For his protection, Jonathan was taken by DCFS. DCFS workers ignored Reid’s repeated pleas to attend to her son’s asthmatic condition. They told her that her son was healthy. The New Times Article reports that Jonathan repeatedly asked to go home to his mother and tried running away to her, even jumping out of his social worker’s moving car. Six weeks after being placed in foster care, Jonathan died from an asthma attack. PNN co-editor, Tiny, a lifelong sufferer of panic driven asthma – often an ailment of being poor, insists that the child died from terror. Debra Reid received word that her son had died from the hospital. She never received a phone call from DCFS to tell her that her son was dead much less an apology from them. Reid has fought the county in court for five long years ever since.

On July 30, Reid spoke before L.A. County Board of Supervisors pleading for a criminal investigation into her son’s death. She was awarded a $1 million dollar settlement and a tearful apology from County Supervisor Gloria Molina. ABC news quotes Reed as saying, "We sought true justice, and we have not received it….Until someone sends this case for criminal investigation, our family has not received justice."

After much work and extensive organizing, Reid has gained a settlement and visibility for her and her son’s rights. The case also sets a precedent that will perhaps enable other mothers to gain visibility in the CPS system. Courtwatch will be following her progress and trying to aid her as best as we can as she works for a criminal investigation into her son’s death.

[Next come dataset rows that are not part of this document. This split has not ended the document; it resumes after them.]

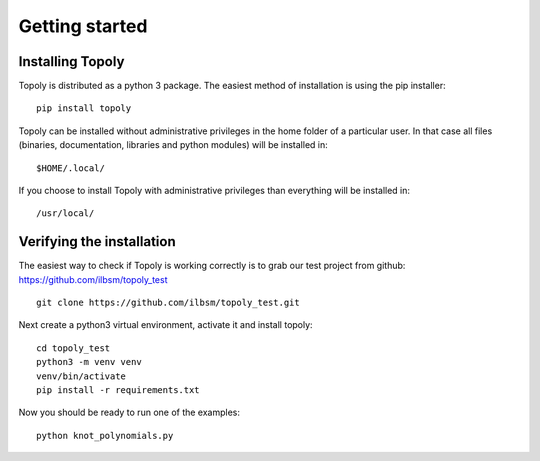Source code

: .. _getting_started:


***************
Getting started
***************

Installing Topoly
=============================

Topoly is distributed as a python 3 package. The easiest method of installation is using the pip installer::

    pip install topoly

Topoly can be installed without administrative privileges in the home folder of a particular user.
In that case all files (binaries, documentation, libraries and python modules) will be installed in::

    $HOME/.local/

If you choose to install Topoly with administrative privileges than everything will be installed in::

    /usr/local/


Verifying the installation
=============================

The easiest way to check if Topoly is working correctly is to grab our test project from github: https://github.com/ilbsm/topoly_test ::

    git clone https://github.com/ilbsm/topoly_test.git

Next create a python3 virtual environment, activate it and install topoly::

    cd topoly_test
    python3 -m venv venv
    venv/bin/activate
    pip install -r requirements.txt

Now you should be ready to run one of the examples::

    python knot_polynomials.py
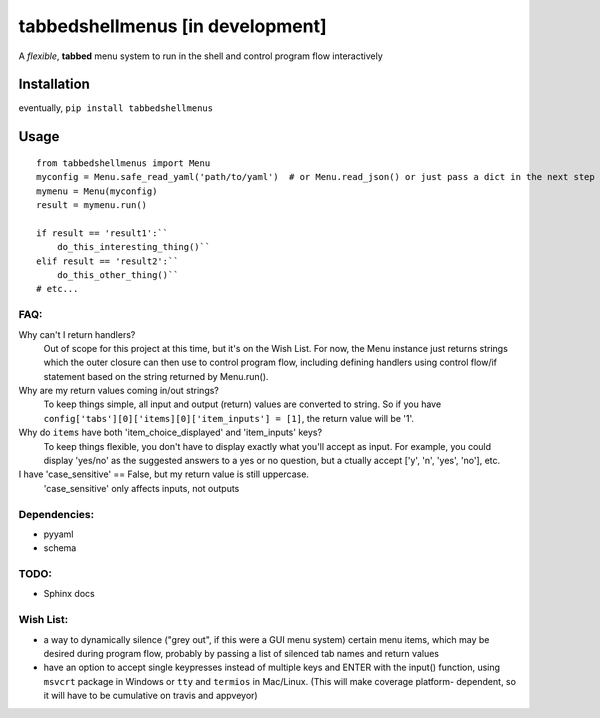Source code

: tabbedshellmenus [in development]
=================================

.. image:: https://secure.travis-ci.org/Prooffreader/tabbedshellmenus.png
    :target: http://travis-ci.org/Prooffreader/tabbedshellmenus

.. image:: https://ci.appveyor.com/api/projects/status/preqq0h4peiad07a?svg=true
    :target: https://ci.appveyor.com/project/Prooffreader/tabbedshellmenus

.. image:: https://api.codacy.com/project/badge/Coverage/dae598fbe5b04b0e90e9e2080bb68c11
    :target: https://www.codacy.com/app/Prooffreader/tabbedshellmenus?utm_source=github.com&utm_medium=referral&utm_content=Prooffreader/tabbedshellmenus&utm_campaign=Badge_Coverage)

.. image:: https://api.codacy.com/project/badge/Grade/dae598fbe5b04b0e90e9e2080bb68c11
    :target: https://www.codacy.com/app/Prooffreader/tabbedshellmenus?utm_source=github.com&amp;utm_medium=referral&amp;utm_content=Prooffreader/tabbedshellmenus&amp;utm_campaign=Badge_Grade)

.. image:: https://camo.githubusercontent.com/28a51fe3a2c05048d8ca8ecd039d6b1619037326/68747470733a2f2f696d672e736869656c64732e696f2f62616467652f636f64652532307374796c652d626c61636b2d3030303030302e737667
    :target: https://github.com/ambv/black

.. image:: https://img.shields.io/badge/python-2.7%7C3.5%7C3.6%7C3.7-blue.svg
    :target: https://www.python.org/

.. image:: https://img.shields.io/badge/platform-linux--64%7Cwin--32%7Cwin--64-lightgrey.svg
    :target: https://github.com/Prooffreader/tabbedshellmenus

.. image:: https://img.shields.io/badge/pypi%20package-tbd-brightgreen.svg
    :target: https://github.com/Prooffreader/tabbedshellmenus

.. image:: https://img.shields.io/badge/implementation-cpython-blue.svg
    :target: https://github.com/Prooffreader/tabbedshellmenus

A *flexible*, **tabbed** menu system to run in the shell and control program
flow interactively

Installation
------------

eventually, ``pip install tabbedshellmenus``

Usage
-----


::

    from tabbedshellmenus import Menu
    myconfig = Menu.safe_read_yaml('path/to/yaml')  # or Menu.read_json() or just pass a dict in the next step
    mymenu = Menu(myconfig)
    result = mymenu.run()

    if result == 'result1':``
        do_this_interesting_thing()``
    elif result == 'result2':``
        do_this_other_thing()``
    # etc...


FAQ:
^^^^

Why can't I return handlers?
    Out of scope for this project at this time, but it's on the
    Wish List. For now, the Menu instance just returns strings 
    which the outer closure can then use to control program flow,
    including defining handlers using control flow/if statement
    based on the string returned by Menu.run().

Why are my return values coming in/out strings?
    To keep things simple, all input and output (return) values are
    converted to string. So if you have
    ``config['tabs'][0]['items][0]['item_inputs'] = [1]``,
    the return value will be '1'.

Why do ``items`` have both 'item_choice_displayed' and 'item_inputs' keys?
    To keep things flexible, you don't have to display exactly
    what you'll accept as input. For example, you could display
    'yes/no' as the suggested answers to a yes or no question, but a
    ctually accept ['y', 'n', 'yes', 'no'], etc.

I have 'case_sensitive' == False, but my return value is still uppercase.
    'case_sensitive' only affects inputs, not outputs


Dependencies:
^^^^^^^^^^^^^

* pyyaml
* schema


TODO:
^^^^^
* Sphinx docs

Wish List:
^^^^^^^^^^

* a way to dynamically silence ("grey out", if this were a GUI menu system)
  certain menu items, which may be desired during program flow, probably by
  passing a list of silenced tab names and return values
* have an option to accept single keypresses instead of multiple keys and
  ENTER with the input() function, using ``msvcrt`` package in Windows
  or ``tty`` and ``termios`` in Mac/Linux. (This will make coverage platform-
  dependent, so it will have to be cumulative on travis and appveyor)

The case of Debra Reid and other mothers entangled in the CPS system speaks for a larger population of poor minority invisibility. Their pleas can be read in the final lines of Ellison’s novel:

"Being invisible, without substance,

a disembodied voice, as it were, what else could I do?

What else but try to tell you what was really happening when your eyes were looking through?

And this is what frightens me..

Who knows but that, on the lower frequencies, I speak for you too?"